Limb landmark coordinates
══════════

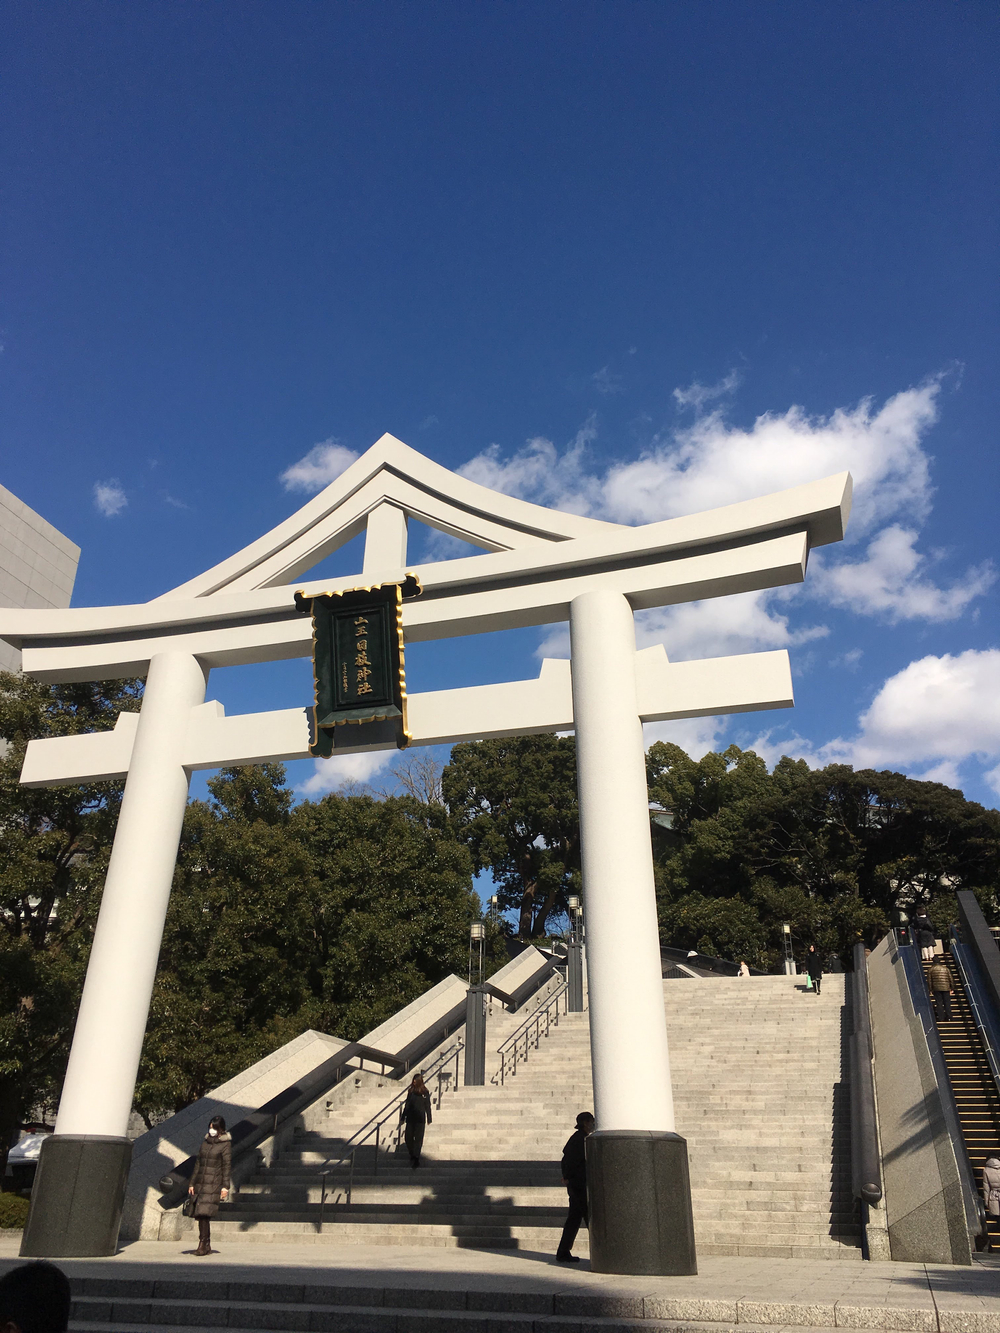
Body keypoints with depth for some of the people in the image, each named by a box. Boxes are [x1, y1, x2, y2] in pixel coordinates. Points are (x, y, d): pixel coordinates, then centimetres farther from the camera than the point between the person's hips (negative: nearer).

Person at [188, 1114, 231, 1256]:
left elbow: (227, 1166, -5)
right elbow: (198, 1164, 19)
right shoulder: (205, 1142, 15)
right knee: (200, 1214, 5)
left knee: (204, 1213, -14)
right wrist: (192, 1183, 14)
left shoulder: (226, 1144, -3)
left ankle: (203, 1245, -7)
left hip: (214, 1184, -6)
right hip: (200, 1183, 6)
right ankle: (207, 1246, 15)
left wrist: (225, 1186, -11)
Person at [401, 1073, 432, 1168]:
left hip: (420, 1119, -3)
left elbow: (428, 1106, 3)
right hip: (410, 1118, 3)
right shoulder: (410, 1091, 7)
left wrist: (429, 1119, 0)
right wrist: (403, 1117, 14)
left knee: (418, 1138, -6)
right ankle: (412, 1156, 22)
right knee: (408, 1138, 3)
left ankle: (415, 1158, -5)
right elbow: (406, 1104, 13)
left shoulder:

══════════

◆ Your instructions ◆
Copy out every line in the rows above that contains the word "ankle".

◆ Task result ◆
left ankle: (203, 1245, -7)
right ankle: (207, 1246, 15)
right ankle: (412, 1156, 22)
left ankle: (415, 1158, -5)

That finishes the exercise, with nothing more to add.